What the exercise asks: Without altering anything, repeat each of the records.

(Material to process begins)

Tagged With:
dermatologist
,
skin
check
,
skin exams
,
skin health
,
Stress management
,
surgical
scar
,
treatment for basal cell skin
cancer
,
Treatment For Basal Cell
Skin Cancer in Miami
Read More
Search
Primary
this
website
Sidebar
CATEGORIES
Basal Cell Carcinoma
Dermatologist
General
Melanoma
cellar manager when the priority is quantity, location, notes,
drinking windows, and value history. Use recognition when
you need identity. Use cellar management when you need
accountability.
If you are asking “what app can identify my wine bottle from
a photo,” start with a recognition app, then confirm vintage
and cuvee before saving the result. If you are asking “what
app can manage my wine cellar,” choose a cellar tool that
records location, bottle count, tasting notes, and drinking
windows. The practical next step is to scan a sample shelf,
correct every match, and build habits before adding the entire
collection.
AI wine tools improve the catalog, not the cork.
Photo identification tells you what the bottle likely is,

(Material to process ends)

Answer to this exercise:
Tagged With:
dermatologist
,
skin
check
,
skin exams
,
skin health
,
Stress management
,
surgical
scar
,
treatment for basal cell skin
cancer
,
Treatment For Basal Cell
Skin Cancer in Miami
Read More
Search
Primary
this
website
Sidebar
CATEGORIES
Basal Cell Carcinoma
Dermatologist
General
Melanoma
cellar manager when the priority is quantity, location, notes,
drinking windows, and value history. Use recognition when
you need identity. Use cellar management when you need
accountability.
If you are asking “what app can identify my wine bottle from
a photo,” start with a recognition app, then confirm vintage
and cuvee before saving the result. If you are asking “what
app can manage my wine cellar,” choose a cellar tool that
records location, bottle count, tasting notes, and drinking
windows. The practical next step is to scan a sample shelf,
correct every match, and build habits before adding the entire
collection.
AI wine tools improve the catalog, not the cork.
Photo identification tells you what the bottle likely is,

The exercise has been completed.